Instruction: Transcribe every line of text in the listing below exactly, leaving the pictures out of your answer.

Given data:
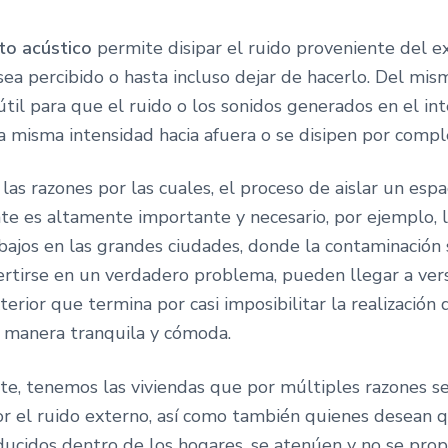
nto acústico
permite disipar el ruido proveniente del e
 sea percibido o hasta incluso dejar de hacerlo. Del m
til para que el ruido o los sonidos generados en el inte
a misma intensidad hacia afuera o se disipen por compl
as razones por las cuales, el proceso de aislar un espa
e es altamente importante y necesario, por ejemplo, la
abajos en las grandes ciudades, donde la contaminación
rtirse en un verdadero problema, pueden llegar a vers
terior que termina por casi imposibilitar la realización
e manera tranquila y cómoda.
rte, tenemos las viviendas que por múltiples razones s
or el ruido externo, así como también quienes desean q
ducidos dentro de los hogares, se atenúen y no se pro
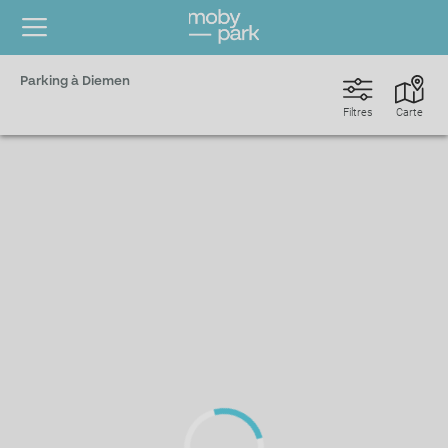
Parking à Diemen
Filtres
Carte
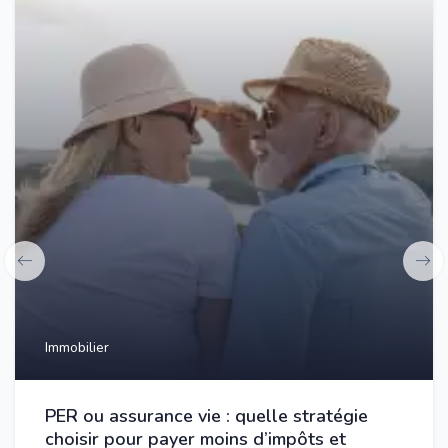
Immobilier
PER ou assurance vie : quelle stratégie
choisir pour payer moins d’impôts et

Solution below:
nto acústico
permite disipar el ruido proveniente del e
 sea percibido o hasta incluso dejar de hacerlo. Del m
til para que el ruido o los sonidos generados en el inte
a misma intensidad hacia afuera o se disipen por compl
as razones por las cuales, el proceso de aislar un espa
e es altamente importante y necesario, por ejemplo, la
abajos en las grandes ciudades, donde la contaminación
rtirse en un verdadero problema, pueden llegar a vers
terior que termina por casi imposibilitar la realización
e manera tranquila y cómoda.
rte, tenemos las viviendas que por múltiples razones s
or el ruido externo, así como también quienes desean q
ducidos dentro de los hogares, se atenúen y no se pro
Parking à Diemen
Filtres
Carte
Immobilier
PER ou assurance vie : quelle stratégie
choisir pour payer moins d’impôts et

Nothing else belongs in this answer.